Listed entries ▸
____________
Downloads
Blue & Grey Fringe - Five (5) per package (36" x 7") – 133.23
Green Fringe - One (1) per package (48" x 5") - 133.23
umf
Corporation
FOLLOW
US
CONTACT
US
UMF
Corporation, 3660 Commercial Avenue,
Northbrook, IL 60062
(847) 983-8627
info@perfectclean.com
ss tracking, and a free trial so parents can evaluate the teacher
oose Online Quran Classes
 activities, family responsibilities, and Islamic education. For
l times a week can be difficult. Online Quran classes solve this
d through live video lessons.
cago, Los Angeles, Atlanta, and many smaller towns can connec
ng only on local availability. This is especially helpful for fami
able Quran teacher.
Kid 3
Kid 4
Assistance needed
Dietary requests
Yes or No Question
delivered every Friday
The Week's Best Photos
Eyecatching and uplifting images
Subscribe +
____________
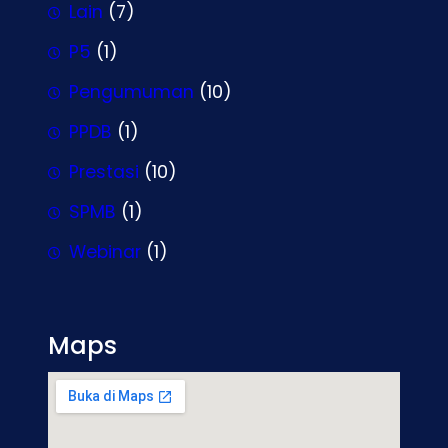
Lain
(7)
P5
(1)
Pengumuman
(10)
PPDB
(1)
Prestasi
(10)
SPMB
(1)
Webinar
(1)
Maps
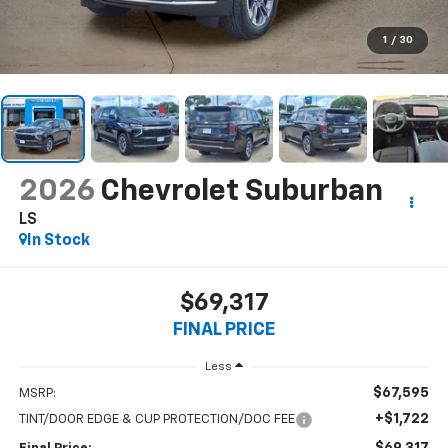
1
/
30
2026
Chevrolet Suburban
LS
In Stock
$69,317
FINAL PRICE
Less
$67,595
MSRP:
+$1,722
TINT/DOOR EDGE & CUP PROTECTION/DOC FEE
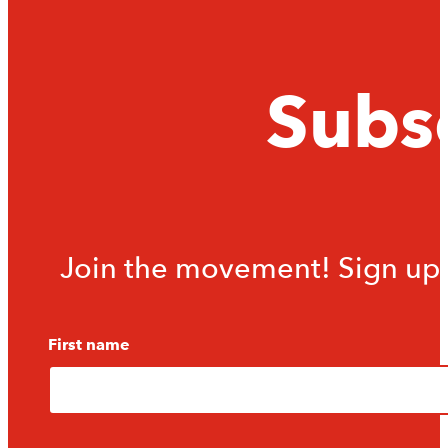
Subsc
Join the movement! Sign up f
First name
____________
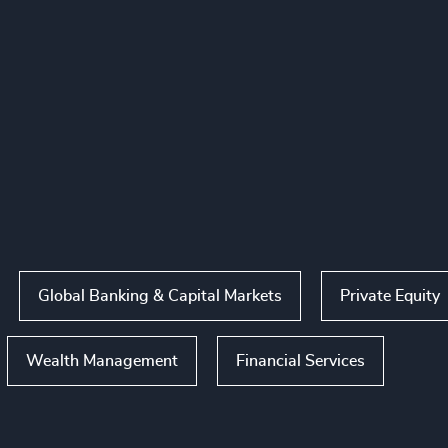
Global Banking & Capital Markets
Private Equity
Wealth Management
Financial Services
____________
What this task involves ▸
Write out the part of the material that opens with the line containing "Global Banking & Capital Markets" and closes with the line containing "Financial Services" as a JSON list of strings, one string per line, leaving out any blank lines.

Task output ▸
[
  "Global Banking & Capital Markets",
  "Private Equity",
  "Wealth Management",
  "Financial Services"
]